À Seyvet Fruits, la protection gage d’adaptation

À Châteauneuf-sur-Isère, Francis Seyvet dote progressivement ses vergers de filets paragrêles. Après plusieurs années consécutives de dégâts, la protection s’est imposée comme la seule solution pour maintenir ses productions de pêches et d’abricots.

À Seyvet Fruits, la protection gage d’adaptation
Francis Seyvet produit des fruits certifiés HVE à Châteauneuf-sur-Isère. En 2023, l’arboriculteur a équipé neuf hectares de filets paragrêle. Au fil des replantations, il envisage de couvrir l’intégralité de ses vergers. ©AD_PDeDeus

Pendant plus de vingt ans, Francis Seyvet avait toujours pu gagner sa vie principalement avec 18 ha de fruits, complété par 37 ha de céréales. Mais le changement climatique est venu bouleverser cet équilibre du jour au lendemain. Avant 2018, il assure n’avoir jamais vu la grêle sur cette exploitation familiale qu’il a reprise en 1996. Pourtant, depuis cinq ans, ces épisodes destructeurs sont devenus une douloureuse habitude pour l’arboriculteur de 47 ans. En 2019, l’intégralité des pêches et des abricots ont subi des dégâts. Rebelote en 2022 : la grêle a réduit la récolte de moitié. Mi-juin 2023, quand les grêlons ont, une fois encore, détruit des mois de travail en moins d’une demi-heure, Francis a eu le déclic : « En une semaine, j’ai pris la décision d’installer des filets paragrêles sur l’exploitation. Ce n’était plus possible de continuer comme ça, même avec une assurance contre la grêle, ça ne couvrait pas l’intégralité des frais. » Les pêches et abricots, qui représentent l’essentiel de la production et du chiffre d’affaires de l’exploitation, présentaient tous des impacts. « Parfois jusqu’à 30 sur un même fruit », témoigne l’arboriculteur.
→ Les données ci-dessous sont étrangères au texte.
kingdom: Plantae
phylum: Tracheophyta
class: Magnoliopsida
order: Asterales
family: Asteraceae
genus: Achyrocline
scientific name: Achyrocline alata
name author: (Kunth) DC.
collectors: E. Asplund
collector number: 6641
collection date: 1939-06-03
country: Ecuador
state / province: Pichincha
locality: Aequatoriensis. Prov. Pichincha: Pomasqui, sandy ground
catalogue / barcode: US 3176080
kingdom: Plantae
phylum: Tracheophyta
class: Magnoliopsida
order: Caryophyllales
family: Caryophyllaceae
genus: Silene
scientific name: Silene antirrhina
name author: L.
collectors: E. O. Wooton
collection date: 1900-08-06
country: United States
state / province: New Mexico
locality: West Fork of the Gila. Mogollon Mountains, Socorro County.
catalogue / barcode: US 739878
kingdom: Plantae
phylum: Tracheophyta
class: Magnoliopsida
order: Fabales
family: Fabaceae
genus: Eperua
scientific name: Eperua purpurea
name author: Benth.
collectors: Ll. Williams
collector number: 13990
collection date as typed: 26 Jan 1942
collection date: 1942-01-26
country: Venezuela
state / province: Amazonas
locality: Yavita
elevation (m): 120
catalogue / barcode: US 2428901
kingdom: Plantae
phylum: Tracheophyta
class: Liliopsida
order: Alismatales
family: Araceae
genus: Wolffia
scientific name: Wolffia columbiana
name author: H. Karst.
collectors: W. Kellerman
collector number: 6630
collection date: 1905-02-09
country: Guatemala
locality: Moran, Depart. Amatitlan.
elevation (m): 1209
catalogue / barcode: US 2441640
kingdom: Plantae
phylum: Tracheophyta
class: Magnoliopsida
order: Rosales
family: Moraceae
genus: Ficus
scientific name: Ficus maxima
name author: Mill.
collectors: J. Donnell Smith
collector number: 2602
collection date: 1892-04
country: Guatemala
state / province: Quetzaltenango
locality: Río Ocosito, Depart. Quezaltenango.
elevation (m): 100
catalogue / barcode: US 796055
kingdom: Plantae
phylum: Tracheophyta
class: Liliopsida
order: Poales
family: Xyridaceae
Il tente, en vain, de les vendre pour de la transformation en confiture ou en eau-de-vie, et même pour la consommation animale dans les zoos. Outre les quelques ventes en direct sur la ferme et les épiceries habituelles, la majeure partie de la production est finalement perdue, soit environ 180 tonnes de pêches et 160 tonnes d’abricots.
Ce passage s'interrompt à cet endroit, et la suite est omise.